METHODS A total of 1,311 patients receiving severe acute respiratory syndrome coronavirus 2 (SARS-CoV-2) nucleicacid detection were included, whom with a positive result were classified into COVID-19 group. Multivariate logistic regression analyses were performed to construct the diagnostic model. Receiver operating characteristic (ROC) curve analysis were used for model validation.

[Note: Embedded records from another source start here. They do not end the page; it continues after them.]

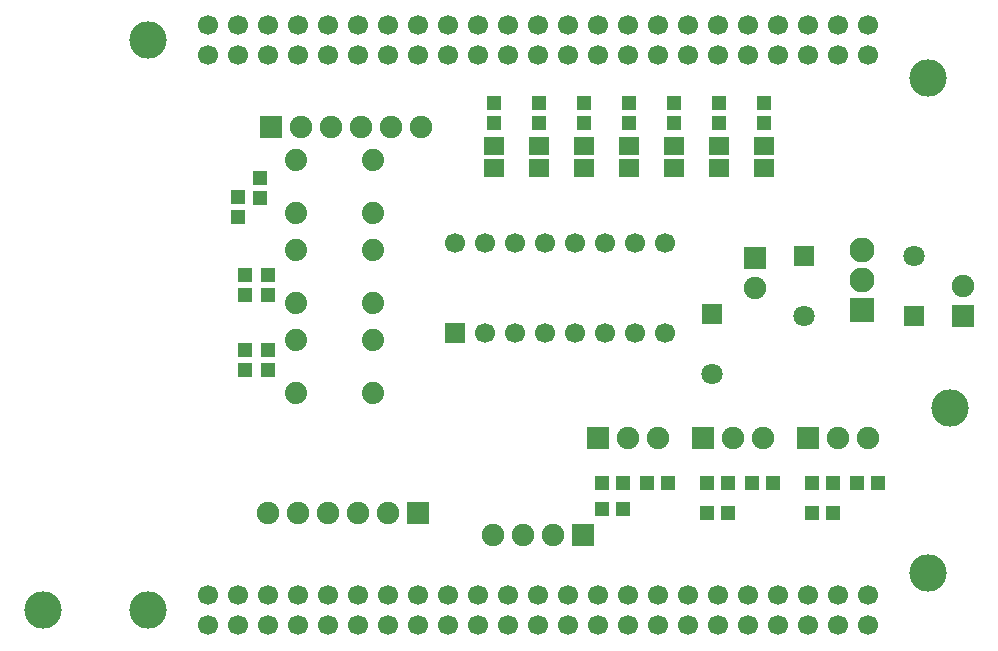
<source format=gbr>
G04 DipTrace 2.4.0.2*
%INTopMask.gbr*%
%MOIN*%
%ADD23R,0.0669X0.0669*%
%ADD24C,0.0669*%
%ADD28C,0.074*%
%ADD29R,0.0748X0.0748*%
%ADD30C,0.0748*%
%ADD33C,0.125*%
%ADD39C,0.0828*%
%ADD40R,0.0828X0.0828*%
%ADD45R,0.0671X0.0592*%
%ADD47R,0.071X0.071*%
%ADD49C,0.071*%
%ADD51R,0.0474X0.0513*%
%ADD53R,0.0513X0.0474*%
%FSLAX44Y44*%
G04*
G70*
G90*
G75*
G01*
%LNTopMask*%
%LPD*%
D53*
X32275Y8940D3*
X31605D3*
X28775D3*
X28105D3*
X25275Y9065D3*
X24605D3*
D51*
X13440Y13690D3*
Y14359D3*
Y16190D3*
Y16859D3*
X13190Y19440D3*
Y20109D3*
D49*
X31313Y15502D3*
D47*
Y17502D3*
D49*
X35001D3*
D47*
Y15502D3*
D45*
X30003Y20440D3*
Y21188D3*
X28503Y20440D3*
Y21188D3*
X27003Y20440D3*
Y21188D3*
X25503Y20440D3*
Y21188D3*
X24003Y20440D3*
Y21188D3*
X22503Y20440D3*
Y21188D3*
X21003Y20440D3*
Y21188D3*
D29*
X18440Y8940D3*
D30*
X17440D3*
X16440D3*
X15440D3*
X14440D3*
X13440D3*
D29*
X13565Y21815D3*
D30*
X14565D3*
X15565D3*
X16565D3*
X17565D3*
X18565D3*
D29*
X31440Y11440D3*
D30*
X32440D3*
X33440D3*
D29*
X27940D3*
D30*
X28940D3*
X29940D3*
D29*
X24440D3*
D30*
X25440D3*
X26440D3*
D29*
X23940Y8190D3*
D30*
X22940D3*
X21940D3*
X20940D3*
D29*
X36626Y15502D3*
D30*
Y16502D3*
D53*
X32275Y9940D3*
X31605D3*
X33105D3*
X33775D3*
X28775D3*
X28105D3*
X29605D3*
X30275D3*
X25275D3*
X24605D3*
X26105D3*
X26775D3*
D51*
X12690Y14359D3*
Y13690D3*
Y16859D3*
Y16190D3*
X12440Y18815D3*
Y19484D3*
X27003Y21940D3*
Y22609D3*
X28503Y21940D3*
Y22609D3*
X30003Y21940D3*
Y22609D3*
X25503Y21940D3*
Y22609D3*
X21003Y21940D3*
Y22609D3*
X22503Y21940D3*
Y22609D3*
X24003Y21940D3*
Y22609D3*
D24*
X11440Y6190D3*
X12440D3*
X13440D3*
X14440D3*
X15440D3*
X16440D3*
X17440D3*
X18440D3*
X19440D3*
X20440D3*
X21440D3*
X22440D3*
X23440D3*
X24440D3*
X25440D3*
X26440D3*
X27440D3*
X28440D3*
X29440D3*
X30440D3*
X31440D3*
X32440D3*
X33440D3*
Y5190D3*
X32440D3*
X31440D3*
X30440D3*
X29440D3*
X28440D3*
X27440D3*
X26440D3*
X25440D3*
X24440D3*
X23440D3*
X22440D3*
X21440D3*
X20440D3*
X19440D3*
X18440D3*
X17440D3*
X16440D3*
X15440D3*
X14440D3*
X13440D3*
X12440D3*
X11440D3*
Y25190D3*
X12440D3*
X13440D3*
X14440D3*
X15440D3*
X16440D3*
X17440D3*
X18440D3*
X19440D3*
X20440D3*
X21440D3*
X22440D3*
X23440D3*
X24440D3*
X25440D3*
X26440D3*
X27440D3*
X28440D3*
X29440D3*
X30440D3*
X31440D3*
X32440D3*
X33440D3*
Y24190D3*
X32440D3*
X31440D3*
X30440D3*
X29440D3*
X28440D3*
X27440D3*
X26440D3*
X25440D3*
X24440D3*
X23440D3*
X22440D3*
X21440D3*
X20440D3*
X19440D3*
X18440D3*
X17440D3*
X16440D3*
X15440D3*
X14440D3*
X13440D3*
X12440D3*
X11440D3*
D33*
X35440Y23440D3*
Y6940D3*
X9440Y24690D3*
Y5690D3*
D23*
X19690Y14940D3*
D24*
X20690D3*
X21690D3*
X22690D3*
X23690D3*
X24690D3*
X25690D3*
X26690D3*
Y17940D3*
X25690D3*
X24690D3*
X23690D3*
X22690D3*
X21690D3*
X20690D3*
X19690D3*
D28*
X14380Y20720D3*
X16940D3*
X14380Y18940D3*
X16940D3*
X14380Y17720D3*
X16940D3*
X14380Y15940D3*
X16940D3*
X14380Y14720D3*
X16940D3*
X14380Y12940D3*
X16940D3*
D40*
X33251Y15690D3*
D39*
Y16690D3*
Y17690D3*
D29*
X29688Y17440D3*
D30*
Y16440D3*
D49*
X28250Y13564D3*
D47*
Y15564D3*
D33*
X5940Y5690D3*
X36190Y12440D3*
M02*

</source>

RESULTS After analysis, signs of pneumonia on CT, history of close contact, fever, neutrophil-to-lymphocyte ratio (NLR), Tmax and sex were included in the diagnostic model. Age and meaningful respiratory symptoms were enrolled into COVID-19 early warning score (COVID-19 EWS). The areas under the ROC curve (AUROC) indicated that both of the diagnostic model (training dataset 0.956 [95%CI 0.935-0.977, P < 0.001]; validation dataset 0.960 [95%CI 0.919-1.0, P < 0.001] ) and COVID-19 EWS (training dataset 0.956 [95%CI 0.934-0.978, P < 0.001] ; validate dataset 0.966 [95%CI 0.929-1, P < 0.001]) had good discrimination capacity. In addition, we also obtained the cut-off values of disease severity predictors, such as CT score, CD8+ T cell count, CD4+ T cell count, and so on.
CONCLUSIONS The new developed COVID-19 EWS was a considerable tool for early and relatively accurately warning of SARS-CoV-2 infected patients.